BRIEF → Quote the items from their first line through the line containing "размером не более 250KB", inclusive.

PROVIDED MATERIAL →

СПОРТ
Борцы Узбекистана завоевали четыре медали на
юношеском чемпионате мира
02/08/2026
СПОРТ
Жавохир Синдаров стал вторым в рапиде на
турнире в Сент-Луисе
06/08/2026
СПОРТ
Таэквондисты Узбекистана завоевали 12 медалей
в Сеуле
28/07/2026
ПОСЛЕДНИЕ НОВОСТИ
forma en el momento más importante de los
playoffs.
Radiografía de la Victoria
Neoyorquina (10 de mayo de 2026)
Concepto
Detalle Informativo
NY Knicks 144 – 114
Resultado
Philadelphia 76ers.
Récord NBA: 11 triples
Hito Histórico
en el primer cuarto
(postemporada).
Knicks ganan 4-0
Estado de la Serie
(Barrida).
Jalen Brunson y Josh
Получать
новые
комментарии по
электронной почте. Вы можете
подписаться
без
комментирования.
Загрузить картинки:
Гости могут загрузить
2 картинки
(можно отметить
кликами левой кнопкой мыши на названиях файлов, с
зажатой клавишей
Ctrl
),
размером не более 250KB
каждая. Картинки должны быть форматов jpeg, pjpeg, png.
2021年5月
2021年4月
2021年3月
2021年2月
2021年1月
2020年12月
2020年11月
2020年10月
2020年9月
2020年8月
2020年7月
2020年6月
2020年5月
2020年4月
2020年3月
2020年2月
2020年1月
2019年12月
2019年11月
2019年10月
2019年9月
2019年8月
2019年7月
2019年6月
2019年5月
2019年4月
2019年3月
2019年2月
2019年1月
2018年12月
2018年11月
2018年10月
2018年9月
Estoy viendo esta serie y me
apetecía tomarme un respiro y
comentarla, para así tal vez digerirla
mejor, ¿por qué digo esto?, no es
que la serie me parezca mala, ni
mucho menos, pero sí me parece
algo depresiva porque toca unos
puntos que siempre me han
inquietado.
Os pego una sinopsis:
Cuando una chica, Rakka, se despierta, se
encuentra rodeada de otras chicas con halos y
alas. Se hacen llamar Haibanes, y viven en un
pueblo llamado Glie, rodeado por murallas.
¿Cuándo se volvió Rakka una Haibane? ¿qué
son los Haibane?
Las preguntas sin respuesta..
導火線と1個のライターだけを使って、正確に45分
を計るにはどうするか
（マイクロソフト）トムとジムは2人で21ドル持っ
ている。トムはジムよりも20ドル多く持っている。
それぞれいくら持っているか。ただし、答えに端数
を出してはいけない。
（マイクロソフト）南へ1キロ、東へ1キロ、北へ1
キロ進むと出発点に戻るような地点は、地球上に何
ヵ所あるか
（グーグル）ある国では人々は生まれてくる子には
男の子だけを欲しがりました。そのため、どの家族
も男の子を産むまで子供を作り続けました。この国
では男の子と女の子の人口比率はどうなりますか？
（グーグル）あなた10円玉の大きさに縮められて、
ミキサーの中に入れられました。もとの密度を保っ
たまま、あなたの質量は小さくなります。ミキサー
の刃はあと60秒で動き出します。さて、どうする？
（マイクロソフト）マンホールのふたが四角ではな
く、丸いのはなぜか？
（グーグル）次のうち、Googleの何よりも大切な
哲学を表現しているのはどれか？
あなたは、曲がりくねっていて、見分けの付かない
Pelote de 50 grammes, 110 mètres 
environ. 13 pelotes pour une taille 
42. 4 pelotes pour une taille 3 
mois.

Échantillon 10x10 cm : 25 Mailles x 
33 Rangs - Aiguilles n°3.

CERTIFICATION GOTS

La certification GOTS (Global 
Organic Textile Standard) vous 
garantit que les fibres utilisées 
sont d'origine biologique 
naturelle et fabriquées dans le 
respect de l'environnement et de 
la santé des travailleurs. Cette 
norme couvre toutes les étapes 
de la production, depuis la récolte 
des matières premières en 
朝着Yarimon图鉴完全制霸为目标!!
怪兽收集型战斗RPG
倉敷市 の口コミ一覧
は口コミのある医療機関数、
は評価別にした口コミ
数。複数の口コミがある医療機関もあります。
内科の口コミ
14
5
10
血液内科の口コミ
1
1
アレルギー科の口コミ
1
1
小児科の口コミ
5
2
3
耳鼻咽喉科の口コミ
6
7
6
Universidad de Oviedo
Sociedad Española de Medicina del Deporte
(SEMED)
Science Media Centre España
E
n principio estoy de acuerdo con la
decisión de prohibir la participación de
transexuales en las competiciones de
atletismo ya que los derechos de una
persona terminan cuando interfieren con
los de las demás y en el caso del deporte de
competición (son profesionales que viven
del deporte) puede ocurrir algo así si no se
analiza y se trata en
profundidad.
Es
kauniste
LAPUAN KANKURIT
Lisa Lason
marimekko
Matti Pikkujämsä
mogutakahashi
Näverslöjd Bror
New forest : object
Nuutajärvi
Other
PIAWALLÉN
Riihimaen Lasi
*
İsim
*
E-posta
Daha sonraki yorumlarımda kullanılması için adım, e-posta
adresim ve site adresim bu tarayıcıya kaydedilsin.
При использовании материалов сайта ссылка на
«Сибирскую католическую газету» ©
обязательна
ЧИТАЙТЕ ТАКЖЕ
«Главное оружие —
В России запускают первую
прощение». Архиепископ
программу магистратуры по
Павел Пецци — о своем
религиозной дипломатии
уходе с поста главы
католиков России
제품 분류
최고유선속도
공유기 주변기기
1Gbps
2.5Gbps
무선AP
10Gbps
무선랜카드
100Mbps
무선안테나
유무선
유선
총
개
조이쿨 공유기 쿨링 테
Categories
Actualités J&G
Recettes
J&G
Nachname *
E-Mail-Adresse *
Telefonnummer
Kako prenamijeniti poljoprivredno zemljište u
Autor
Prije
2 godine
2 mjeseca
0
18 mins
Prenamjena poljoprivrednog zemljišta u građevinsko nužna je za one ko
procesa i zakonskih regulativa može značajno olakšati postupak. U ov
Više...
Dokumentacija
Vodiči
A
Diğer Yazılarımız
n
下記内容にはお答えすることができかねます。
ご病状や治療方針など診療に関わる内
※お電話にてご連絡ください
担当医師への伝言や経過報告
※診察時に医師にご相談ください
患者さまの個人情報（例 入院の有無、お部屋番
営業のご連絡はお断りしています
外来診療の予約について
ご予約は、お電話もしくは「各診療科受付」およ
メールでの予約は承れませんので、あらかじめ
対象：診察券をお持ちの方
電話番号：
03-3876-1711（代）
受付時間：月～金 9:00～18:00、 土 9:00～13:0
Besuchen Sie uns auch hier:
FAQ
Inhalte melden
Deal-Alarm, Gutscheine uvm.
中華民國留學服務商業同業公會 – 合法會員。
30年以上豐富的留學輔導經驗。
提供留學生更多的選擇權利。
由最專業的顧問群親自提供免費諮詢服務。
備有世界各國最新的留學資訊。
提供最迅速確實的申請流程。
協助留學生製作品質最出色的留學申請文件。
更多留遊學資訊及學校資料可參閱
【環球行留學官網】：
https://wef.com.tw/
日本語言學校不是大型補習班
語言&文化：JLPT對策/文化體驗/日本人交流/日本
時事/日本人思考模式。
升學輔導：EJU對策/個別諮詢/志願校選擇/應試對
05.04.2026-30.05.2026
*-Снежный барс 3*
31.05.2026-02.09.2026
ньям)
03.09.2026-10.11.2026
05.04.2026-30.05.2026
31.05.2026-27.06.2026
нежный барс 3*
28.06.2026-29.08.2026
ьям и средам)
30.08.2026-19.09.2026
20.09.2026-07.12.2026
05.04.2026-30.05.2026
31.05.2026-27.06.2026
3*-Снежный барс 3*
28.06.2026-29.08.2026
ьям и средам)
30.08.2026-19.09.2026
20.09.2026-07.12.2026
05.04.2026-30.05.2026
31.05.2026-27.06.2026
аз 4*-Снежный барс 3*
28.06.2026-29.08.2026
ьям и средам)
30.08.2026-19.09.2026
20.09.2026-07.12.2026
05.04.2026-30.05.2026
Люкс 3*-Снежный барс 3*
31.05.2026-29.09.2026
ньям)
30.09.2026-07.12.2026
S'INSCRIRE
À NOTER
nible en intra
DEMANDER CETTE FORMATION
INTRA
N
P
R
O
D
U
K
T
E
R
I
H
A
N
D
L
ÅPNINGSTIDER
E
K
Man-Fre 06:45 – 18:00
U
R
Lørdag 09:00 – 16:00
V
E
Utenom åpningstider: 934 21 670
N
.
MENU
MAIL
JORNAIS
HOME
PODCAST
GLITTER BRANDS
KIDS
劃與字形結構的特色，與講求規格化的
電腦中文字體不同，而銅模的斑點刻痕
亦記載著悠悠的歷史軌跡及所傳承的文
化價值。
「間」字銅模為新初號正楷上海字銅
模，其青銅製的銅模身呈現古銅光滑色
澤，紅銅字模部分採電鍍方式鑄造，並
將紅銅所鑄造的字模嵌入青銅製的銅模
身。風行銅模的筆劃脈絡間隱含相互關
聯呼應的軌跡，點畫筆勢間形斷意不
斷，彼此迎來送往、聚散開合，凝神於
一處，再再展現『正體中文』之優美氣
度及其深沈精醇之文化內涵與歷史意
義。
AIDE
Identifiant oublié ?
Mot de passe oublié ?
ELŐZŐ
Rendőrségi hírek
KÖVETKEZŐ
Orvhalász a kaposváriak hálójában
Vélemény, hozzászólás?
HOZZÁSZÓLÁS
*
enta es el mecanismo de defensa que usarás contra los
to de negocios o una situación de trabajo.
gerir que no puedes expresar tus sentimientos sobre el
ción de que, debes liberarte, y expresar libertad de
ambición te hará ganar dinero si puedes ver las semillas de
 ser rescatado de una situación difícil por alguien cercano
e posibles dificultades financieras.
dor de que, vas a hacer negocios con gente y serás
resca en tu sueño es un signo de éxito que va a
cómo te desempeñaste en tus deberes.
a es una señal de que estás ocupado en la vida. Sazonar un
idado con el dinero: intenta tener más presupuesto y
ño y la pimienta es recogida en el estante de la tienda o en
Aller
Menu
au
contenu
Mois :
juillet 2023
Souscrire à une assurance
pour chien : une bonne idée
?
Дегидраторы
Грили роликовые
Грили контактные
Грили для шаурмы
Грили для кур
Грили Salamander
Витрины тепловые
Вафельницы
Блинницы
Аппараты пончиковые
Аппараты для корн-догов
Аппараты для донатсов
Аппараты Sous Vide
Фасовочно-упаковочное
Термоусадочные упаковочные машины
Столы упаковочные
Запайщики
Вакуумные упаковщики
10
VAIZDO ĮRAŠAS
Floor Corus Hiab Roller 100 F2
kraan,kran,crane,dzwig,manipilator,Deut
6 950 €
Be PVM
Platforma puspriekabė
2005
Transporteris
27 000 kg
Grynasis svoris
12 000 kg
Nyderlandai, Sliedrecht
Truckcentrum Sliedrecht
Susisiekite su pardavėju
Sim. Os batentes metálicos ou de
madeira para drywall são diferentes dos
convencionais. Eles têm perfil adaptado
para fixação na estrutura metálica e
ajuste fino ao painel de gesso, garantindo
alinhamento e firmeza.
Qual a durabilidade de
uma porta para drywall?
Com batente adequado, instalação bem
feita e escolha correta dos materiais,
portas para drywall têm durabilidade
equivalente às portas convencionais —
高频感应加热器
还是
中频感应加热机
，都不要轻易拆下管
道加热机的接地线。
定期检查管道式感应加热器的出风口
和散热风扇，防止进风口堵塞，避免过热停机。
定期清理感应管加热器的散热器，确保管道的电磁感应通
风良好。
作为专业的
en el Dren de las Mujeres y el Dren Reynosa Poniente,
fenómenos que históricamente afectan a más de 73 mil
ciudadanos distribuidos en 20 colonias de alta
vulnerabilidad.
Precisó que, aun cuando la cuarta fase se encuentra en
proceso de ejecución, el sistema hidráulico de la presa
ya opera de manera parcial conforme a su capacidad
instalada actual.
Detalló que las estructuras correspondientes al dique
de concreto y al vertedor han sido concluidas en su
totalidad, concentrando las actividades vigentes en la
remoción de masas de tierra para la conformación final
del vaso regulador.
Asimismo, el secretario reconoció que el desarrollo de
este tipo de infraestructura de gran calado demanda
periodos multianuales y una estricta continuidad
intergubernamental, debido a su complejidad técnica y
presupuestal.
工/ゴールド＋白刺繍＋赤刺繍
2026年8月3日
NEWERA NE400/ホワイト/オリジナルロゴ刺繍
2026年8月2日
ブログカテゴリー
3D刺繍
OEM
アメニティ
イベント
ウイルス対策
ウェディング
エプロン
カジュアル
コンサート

SOLUTION TO THE EXERCISE →
СПОРТ
Борцы Узбекистана завоевали четыре медали на
юношеском чемпионате мира
02/08/2026
СПОРТ
Жавохир Синдаров стал вторым в рапиде на
турнире в Сент-Луисе
06/08/2026
СПОРТ
Таэквондисты Узбекистана завоевали 12 медалей
в Сеуле
28/07/2026
ПОСЛЕДНИЕ НОВОСТИ
forma en el momento más importante de los
playoffs.
Radiografía de la Victoria
Neoyorquina (10 de mayo de 2026)
Concepto
Detalle Informativo
NY Knicks 144 – 114
Resultado
Philadelphia 76ers.
Récord NBA: 11 triples
Hito Histórico
en el primer cuarto
(postemporada).
Knicks ganan 4-0
Estado de la Serie
(Barrida).
Jalen Brunson y Josh
Получать
новые
комментарии по
электронной почте. Вы можете
подписаться
без
комментирования.
Загрузить картинки:
Гости могут загрузить
2 картинки
(можно отметить
кликами левой кнопкой мыши на названиях файлов, с
зажатой клавишей
Ctrl
),
размером не более 250KB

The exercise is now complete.